Find your CPU model and look up its specifications (cores, clock speed, cache sizes)
Check how much RAM your computer has
Determine if you have an SSD, HDD, or both
Calculate: How many memory addresses can a 32-bit system have?
Draw a diagram of the von Neumann architecture
Research: What is the clock speed of your CPU in GHz?
Find out: How many cores does your CPU have?
Calculate: If a CPU runs at 3 GHz, how many cycles per second?
Look up: What is the size of your CPU's L1, L2, and L3 caches?
Investigate: What interface does your storage use (SATA, NVMe)?

Review Questions

What are the main components of a CPU?
Describe the fetch-decode-execute cycle.
Why is there a memory hierarchy?
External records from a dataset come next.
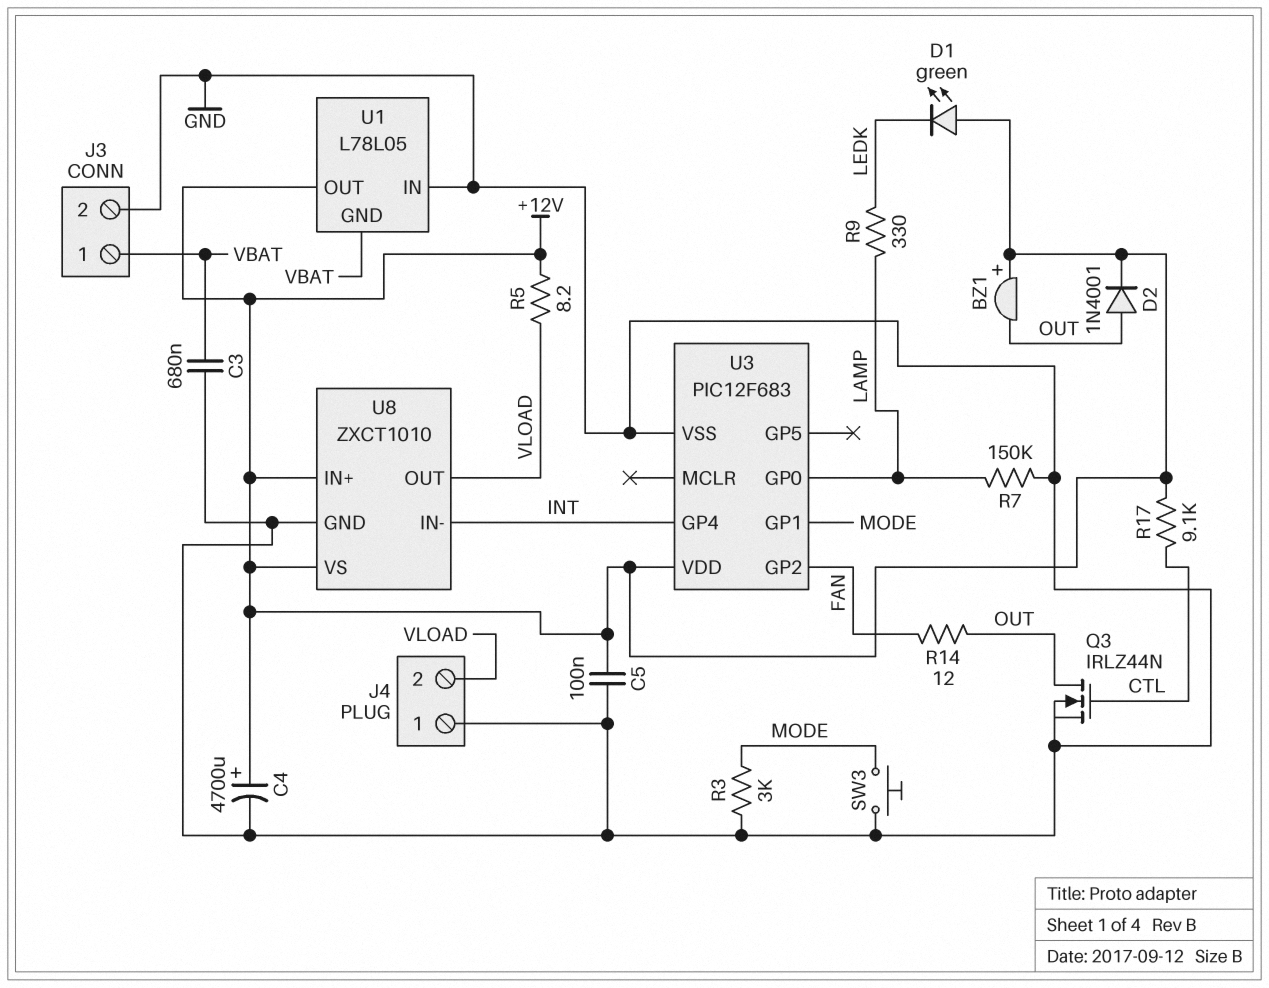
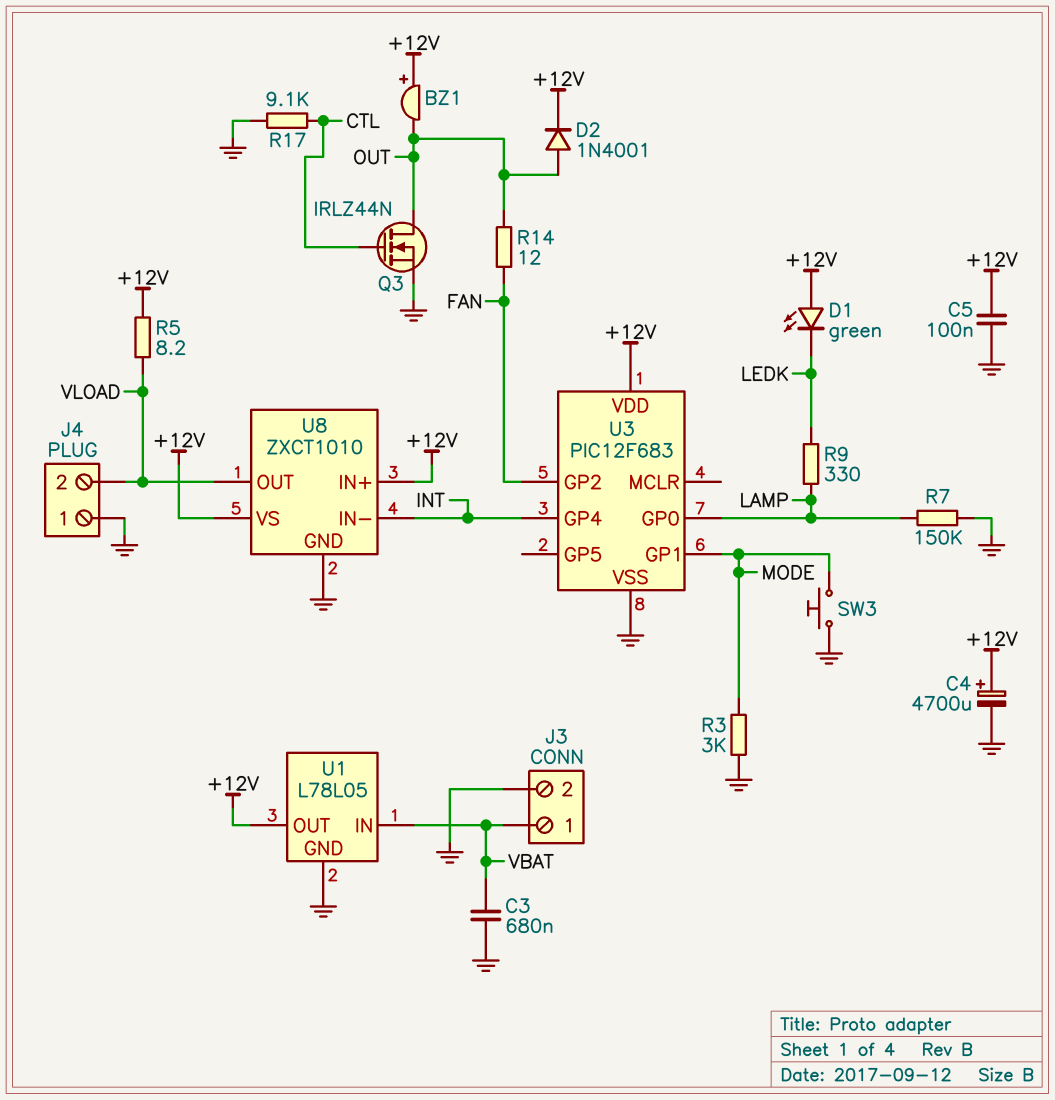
R17: 9.1k (+12V, CTL) -> 9.1k (CTL, GND)
U1 pin GND: VBAT -> GND
U1 pin IN: GND -> VBAT

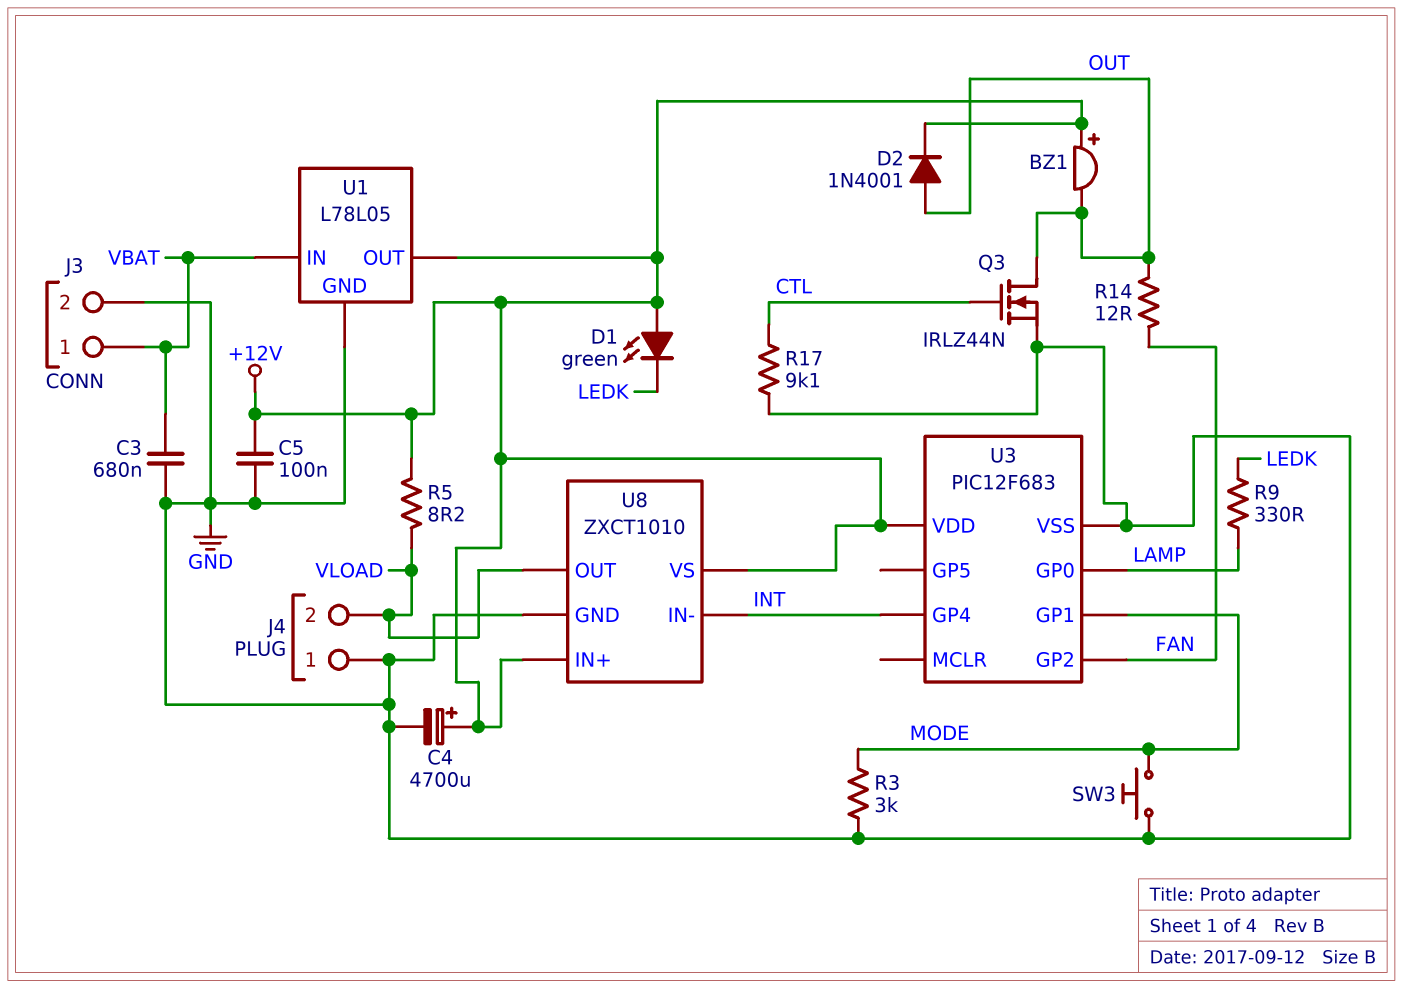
R7: 150k (GND, LAMP) -> none

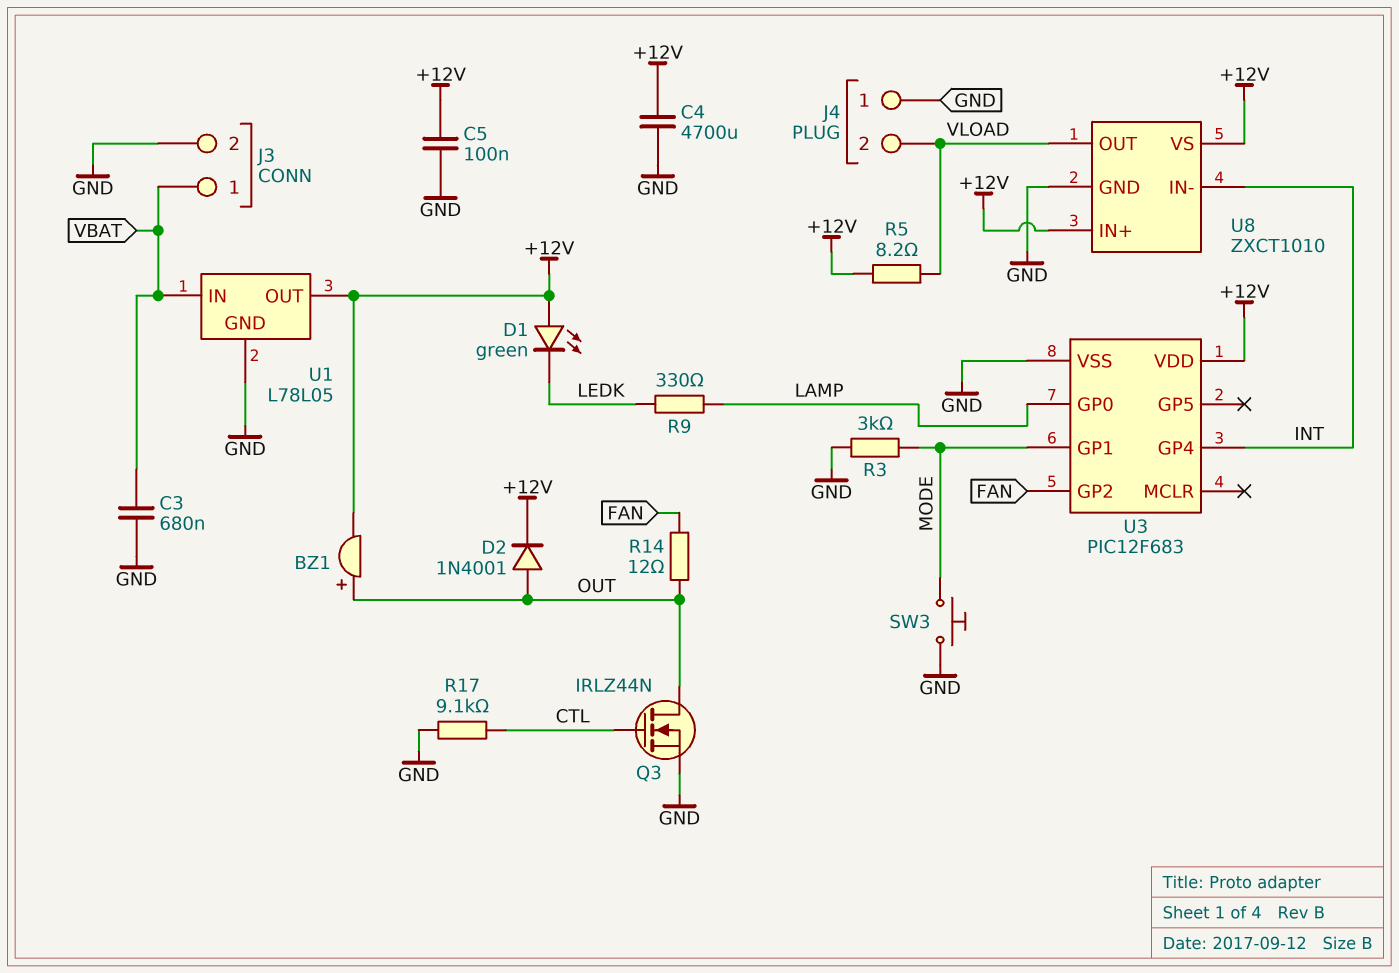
BZ1: buzzer (plus +12V, minus OUT) -> buzzer (plus OUT, minus +12V)
C4: 4700uF (plus +12V, minus GND) -> 4700uF (+12V, GND)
Why not just use registers for everything?
What's the difference between volatile and non-volatile memory?
How does the width of the address bus affect maximum memory?

Reference Checklist

By the end of this chapter, you should be able to:

Explain the von Neumann architecture
Describe the components of a CPU
Understand the fetch-decode-execute cycle
Explain the memory hierarchy
Differentiate between RAM and storage
Understand the role of buses
Explain 32-bit vs 64-bit systems
Describe basic I/O mechanisms

Next Steps

Now that you understand computer architecture, the next chapter dives into how computers represent data. You'll learn about binary, hexadecimal, character encoding, and how everything in a computer is ultimately just numbers.

Key Takeaway: Computers are organized into a hierarchy: CPU (with registers and cache), RAM, storage, and I/O, all connected by buses. Understanding this structure is fundamental to writing efficient system software.